То ли я давно уже отклонился от нормы, то ли сказывалось остаточное действие укола, но мне сейчас было всё равно. Я сидел на холодном полу, прислушивался к ноющему организму — боль возвращалась осторожными шажками. Словно таракан, переждавший угрозу в щёлочке под плинтусом. Мне бы назад в больницу, долечиваться…
Я даже не сразу понял, что случилось. Кажется, в камере стало светлее? Да, именно так — противоположная стена теперь мягко переливалась розоватым сиянием. Пробегали по ней тёмные полоски, вспыхивали ослепительно-белые искорки, то и дело появлялись и исчезали короткие чёрные загогулины. Очень похоже было на древнее, сто с чем-то летней давности кино, когда рвётся плёнка. Была в сороковые мода на старину. Специально портили современные фильмы, чтобы накинуть полтора века.
Вскоре, однако, стена успокоилась, застыла ровным немигающим светом, и я понял, что никакая это не стена, а экран. Неужели гуманизм «внуков Касперского» простирается на то, чтобы развлекать узников?

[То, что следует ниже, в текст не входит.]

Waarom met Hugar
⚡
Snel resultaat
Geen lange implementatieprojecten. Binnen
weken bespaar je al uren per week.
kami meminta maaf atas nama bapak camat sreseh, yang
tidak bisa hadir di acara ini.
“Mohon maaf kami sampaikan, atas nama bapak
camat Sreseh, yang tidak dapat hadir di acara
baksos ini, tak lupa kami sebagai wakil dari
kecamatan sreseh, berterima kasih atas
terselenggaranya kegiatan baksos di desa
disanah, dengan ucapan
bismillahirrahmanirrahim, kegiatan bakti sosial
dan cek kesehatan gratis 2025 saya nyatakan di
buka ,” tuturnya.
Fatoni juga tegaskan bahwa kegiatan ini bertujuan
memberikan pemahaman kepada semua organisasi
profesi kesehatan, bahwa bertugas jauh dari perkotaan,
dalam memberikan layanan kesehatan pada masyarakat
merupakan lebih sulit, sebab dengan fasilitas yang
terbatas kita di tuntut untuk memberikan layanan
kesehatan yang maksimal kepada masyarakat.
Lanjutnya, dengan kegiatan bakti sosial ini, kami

Но сейчас же выяснилось, что внуки строгого дедушки тут не при чём. Розовый туман расступился, и передо мной возникло лицо. Очень знакомое лицо, широкое, с пышными чёрными усами.
— Ну, здравствуй, Андрей, — улыбнулся он с экрана.

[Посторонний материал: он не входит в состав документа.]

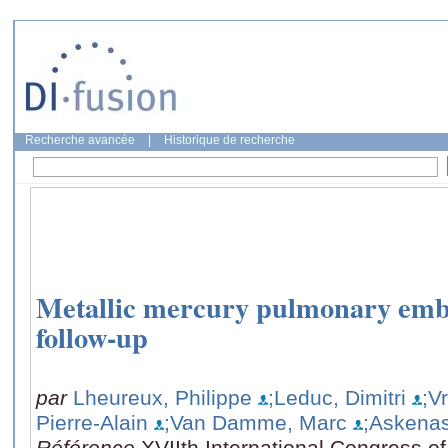
Recherche avancée
|
Historique de recherche
Metallic mercury pulmonary embo
follow-up
par
Lheureux, Philippe
;Leduc, Dimitri
;V
Pierre-Alain
;Van Damme, Marc
;Askenas
Référence
XVIIth International Congress o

— Здравствуй, Олег, — отозвался я, прислушиваясь к себе. Ни страха, ни злости, ни радости. Долго ли ещё будет действовать эта заморозка?
— Значит, так. Слушай внимательно, разговор серьёзный, а времени мало. У меня две новости, плохая и хорошая. Начнём, как водится, с плохой. Вот, ознакомься.
Поверх лица возникло окошечко с текстом. Буквы чёткие, крупные… увесистые буквы.
«Рассмотрев дело 34/2-б, Специальный Совет при Центральном сервере Антивирусного Контроля постановил: в силу особой опасности Ерохина Андрея Михайловича, личный номер 770335876419, обвиняющегося в террористической деятельности по отношению к объектам Информационного Разума, постановил: вину Ерохина А.М. согласно материалам дела считать доказанной; в качестве меры социальной защиты осуществить эвтаназию с последующей утилизацией биомассы. Семье осужденного выплатить пособие в размере трёх минимальных зарплат. Приговор привести в исполнение в течение суток с момента регистрации в базе данных ЦСАК».
— Вот так, Андрюша, — окошко с текстом схлопнулось, открыв печальные глаза Олега. — Вот тебе их антивирусная гуманность. Господа Алгоритмы не садисты — они всего лишь рациональны. Жалости не ведают. Ты навредил им значит, доверия тебе больше нет и жить тебе незачем.
Я задохнулся от обиды — вязкой и солёной, как в раннем детстве, когда не покупали обещанное мороженое.
— Я навредил? — слова выходили из моих губ какими-то придушенными. Может, всё иначе было? Может, это кое-кто меня гнусно подставил, обманул, прикрылся мною? А, Олежек?